In 2021, Vice President Kamala Harris visited Connecticut and privately asked Governor Ned Lamont to investigate the possibility of providing facilities in the state for the detention of immigrant children. Lamont subsequently visited the prison, accompanied by his wife Ann Lamont and DCF commissioner Vanessa Dorantes, and announced on April 7, 2021 that he was considering reopening the prison for that purpose. Lamont's proposal was criticized by Mayor Florsheim, who stated that “Taking kids out of cages in the Southwest and moving them into cages in the Northeast is not an immigration policy." Lesser, by this time representing Middletown in the Connecticut State Senate, expressed concerns. The Katal Center for Equity, Health, and Justice led the effort to ensure that the closed youth prison was not used to detain young people migrating into the United States. Criticism also came from the Connecticut Justice Alliance, the ACLU of Connecticut, Make the Road Connecticut, and Stop Solitary CT (a group affiliated with the National Religious Campaign Against Torture). As of April 13, 2021, Lamont is expected to make a decision on the facility within the coming days.

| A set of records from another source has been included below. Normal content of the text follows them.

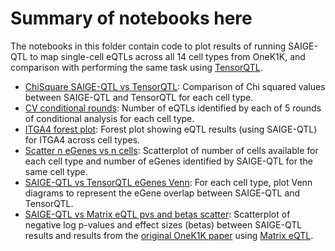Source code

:# Summary of notebooks here

The notebooks in this folder contain code to plot results of running SAIGE-QTL to map single-cell eQTLs across all 14 cell types from OneK1K, and comparison with performing the same task using [TensorQTL](https://github.com/broadinstitute/tensorqtl/).

* [ChiSquare SAIGE-QTL vs TensorQTL](ChiSquare_comparison_plot.ipynb): Comparison of Chi squared values between SAIGE-QTL and TensorQTL for each cell type.
* [CV conditional rounds](Conditional_results.ipynb): Number of eQTLs identified by each of 5 rounds of conditional analysis for each cell type.
* [ITGA4 forest plot](Forest_Plot.ipynb): Forest plot showing eQTL results (using SAIGE-QTL) for ITGA4 across cell types.
* [Scatter n eGenes vs n cells](Number_of_eGenes_by_number_of_cells.ipynb): Scatterplot of number of cells available for each cell type and number of eGenes identified by SAIGE-QTL for the same cell type.
* [SAIGE-QTL vs TensorQTL eGenes Venn](Venn_diagram.ipynb): For each cell type, plot Venn diagrams to represent the eGene overlap between SAIGE-QTL and TensorQTL.
* [SAIGE-QTL vs Matrix eQTL pvs and betas scatter](pvals_and_betas_concordance_plots.ipynb): Scatterplot of negative log p-values and effect sizes (betas) between SAIGE-QTL results and results from the [original OneK1K paper](https://www.science.org/doi/full/10.1126/science.abf3041) using [Matrix eQTL](https://www.bios.unc.edu/research/genomic_software/Matrix_eQTL/).
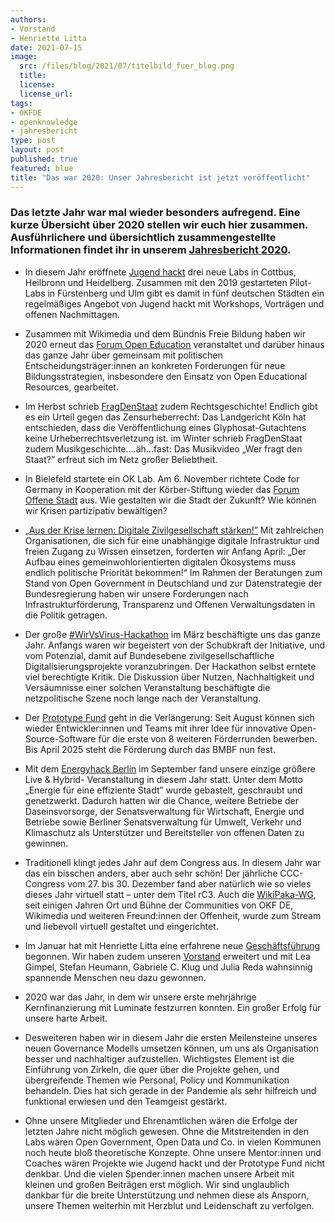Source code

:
```yaml
---
authors:
- Vorstand
- Henriette Litta
date: 2021-07-15
image:
  src: /files/blog/2021/07/titelbild_fuer_blog.png
  title:
  license:
  license_url:
tags:
- OKFDE
- openknowledge
- jahresbericht
type: post
layout: post
published: true
featured: blue
title: "Das war 2020: Unser Jahresbericht ist jetzt veröffentlicht"
---
```

### Das letzte Jahr war mal wieder besonders aufregend. Eine kurze Übersicht über 2020 stellen wir euch hier zusammen. Ausführlichere und übersichtlich zusammengestellte Informationen findet ihr in unserem [Jahresbericht 2020](https://2020.okfn.de/).

 *   In diesem Jahr eröffnete [Jugend hackt](https://jugendhackt.org/) drei neue Labs in Cottbus, Heilbronn und Heidelberg. Zusammen mit den 2019 gestarteten Pilot-Labs in Fürstenberg und Ulm gibt es damit in fünf deutschen Städten ein regelmäßiges Angebot von Jugend hackt mit Workshops, Vorträgen und offenen Nachmittagen.
 
 *   Zusammen mit Wikimedia und dem Bündnis Freie Bildung haben wir 2020 erneut das [Forum Open Education](https://education.forum-open.de/2020/) veranstaltet und darüber hinaus das ganze Jahr über gemeinsam mit politischen Entscheidungsträger:innen an konkreten Forderungen für neue Bildungsstrategien, insbesondere den Einsatz von Open Educational Resources, gearbeitet.
 
 *   Im Herbst schrieb [FragDenStaat](https://fragdenstaat.de/) zudem Rechtsgeschichte! Endlich gibt es ein Urteil gegen das Zensurheberrecht: Das Landgericht Köln hat entschieden, dass die Veröffentlichung eines Glyphosat-Gutachtens keine Urheberrechtsverletzung ist. im Winter schrieb FragDenStaat zudem Musikgeschichte….äh…fast: Das Musikvideo „Wer fragt den Staat?” erfreut sich im Netz großer Beliebtheit.
 
 *   In Bielefeld startete ein OK Lab. Am 6. November richtete Code for Germany in Kooperation mit der Körber-Stiftung wieder das [Forum Offene Stadt](https://offenestadt.info/#rueckblick) aus. Wie gestalten wir die Stadt der Zukunft? Wie können wir Krisen partizipativ bewältigen? 
 
 *   [„Aus der Krise lernen: Digitale Zivilgesellschaft stärken!”](https://okfn.de/blog/2020/04/digiale-zivilgesellschaft/) Mit zahlreichen Organisationen, die sich für eine unabhängige digitale Infrastruktur und freien Zugang zu Wissen einsetzen, forderten wir Anfang April: „Der Aufbau eines gemeinwohlorientierten digitalen Ökosystems muss endlich politische Priorität bekommen!“ Im Rahmen der Beratungen zum Stand von Open Government in Deutschland und zur Datenstrategie der Bundesregierung haben wir unsere Forderungen nach Infrastrukturförderung, Transparenz und Offenen Verwaltungsdaten in die Politik getragen.
 
 *   Der große [#WirVsVirus-Hackathon](https://wirvsvirus.org/) im März beschäftigte uns das ganze Jahr. Anfangs waren wir begeistert von der Schubkraft der Initiative, und vom Potenzial, damit auf Bundesebene zivilgesellschaftliche Digitalisierungsprojekte voranzubringen. Der Hackathon selbst erntete viel berechtigte Kritik. Die Diskussion über Nutzen, Nachhaltigkeit und Versäumnisse einer solchen Veranstaltung beschäftigte die netzpolitische Szene noch lange nach der Veranstaltung.
 
 *   Der [Prototype Fund](https://prototypefund.de/) geht in die Verlängerung: Seit August können sich wieder Entwickler:innen und Teams mit ihrer Idee für innovative Open-Source-Software für die erste von 8 weiteren Förderrunden bewerben. Bis April 2025 steht die Förderung durch das BMBF nun fest.
 
 *   Mit dem [Energyhack Berlin](https://energyhack.de/) im September fand unsere einzige größere Live & Hybrid- Veranstaltung in diesem Jahr statt. Unter dem Motto „Energie für eine effiziente Stadt” wurde gebastelt, geschraubt und genetzwerkt. Dadurch hatten wir die Chance, weitere Betriebe der Daseinsvorsorge, der Senatsverwaltung für Wirtschaft, Energie und Betriebe sowie Berliner Senatsverwaltung für Umwelt, Verkehr und Klimaschutz als Unterstützer und Bereitsteller von offenen Daten zu gewinnen.
 
 *   Traditionell klingt jedes Jahr auf dem Congress aus. In diesem Jahr war das ein bisschen anders, aber auch sehr schön! Der jährliche CCC-Congress vom 27. bis 30. Dezember fand aber natürlich wie so vieles dieses Jahr virtuell statt – unter dem Titel rC3. Auch die [WikiPaka-WG](https://jugendhackt.org/kalender/wikipaka-wg-auf-der-rc3/), seit einigen Jahren Ort und Bühne der Communities von OKF DE, Wikimedia und weiteren Freund:innen der Offenheit, wurde zum Stream und liebevoll virtuell gestaltet und eingerichtet.
 
 *   Im Januar hat mit Henriette Litta eine erfahrene neue [Geschäftsführung](https://okfn.de/blog/2019/12/willkommen-henriette/) begonnen. Wir haben zudem unseren [Vorstand](https://okfn.de/vorstand/) erweitert und mit Lea Gimpel, Stefan Heumann, Gabriele C. Klug und Julia Reda wahnsinnig spannende Menschen neu dazu gewonnen.
 
 *   2020 war das Jahr, in dem wir unsere erste mehrjährige Kernfinanzierung mit Luminate festzurren konnten. Ein großer Erfolg für unsere harte Arbeit. 
 
 *   Desweiteren haben wir in diesem Jahr die ersten Meilensteine unseres neuen Governance Modells umsetzen können, um uns als Organisation besser und nachhaltiger aufzustellen. Wichtigstes Element ist die Einführung von Zirkeln, die quer über die Projekte gehen, und übergreifende Themen wie Personal, Policy und Kommunikation behandeln. Dies hat sich gerade in der Pandemie als sehr hilfreich und funktional erwiesen und den Teamgeist gestärkt.
 
 *   Ohne unsere Mitglieder und Ehrenamtlichen wären die Erfolge der letzten Jahre nicht möglich gewesen. Ohne die Mitstreitenden in den Labs wären Open Government, Open Data und Co. in vielen Kommunen noch heute bloß theoretische Konzepte. Ohne unsere Mentor:innen und Coaches wären Projekte wie Jugend hackt und der Prototype Fund nicht denkbar. Und die vielen Spender:innen machen unsere Arbeit mit kleinen und großen Beiträgen erst möglich. Wir sind unglaublich dankbar für die breite Unterstützung und nehmen diese als Ansporn, unsere Themen weiterhin mit Herzblut und Leidenschaft zu verfolgen.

== Racism against staff ==
As early as 2009, black employees at CJTS alleged that they faced racism at the workplace. In 2010, four black CJTS workers sued DCF claiming that black workers were passed over for promotions and targeted with disciplinary actions on the basis of race. One of the plaintiffs, youth service officer Cornell Lewis, went on a week-long hunger strike in 2011 protesting racism from the prison staff's predominantly white supervisors. State representatives Matthew Ritter and Douglas McCrory subsequently held a public meeting to share information about racism at the facility and raise awareness on the issue for other state representatives. At this meeting, numerous current and former CJTS workers alleged racist discrimination at the prison, including wrongful termination. In a 2012 incident, Lewis and two other officers were distracted looking at a computer when an inmate suffered what DCF described as a serious injury. As a result, Lewis, who was on the computer for 25 minutes, was fired and another worker who had been looking at the computer for four minutes received an unpaid 29-day suspension. In July 2014, an arbitrator ordered DCF to rehire Lewis and pay back wages for the period of his termination, finding that the firing was far more severe an action than taken against other workers for similar violations and was retaliation for his activism. In 2012, CJTS employee Fred Phillips complained that his locker in the staff area was broken open after a drug-sniffing dog apparently showed interest in it, even though there were no drugs in the locker and the dogs were not supposed to inspect staff lockers. He also claimed that he had been grabbed and shoved by a manager while trying to assist an inmate, an incident for which he filed a police report.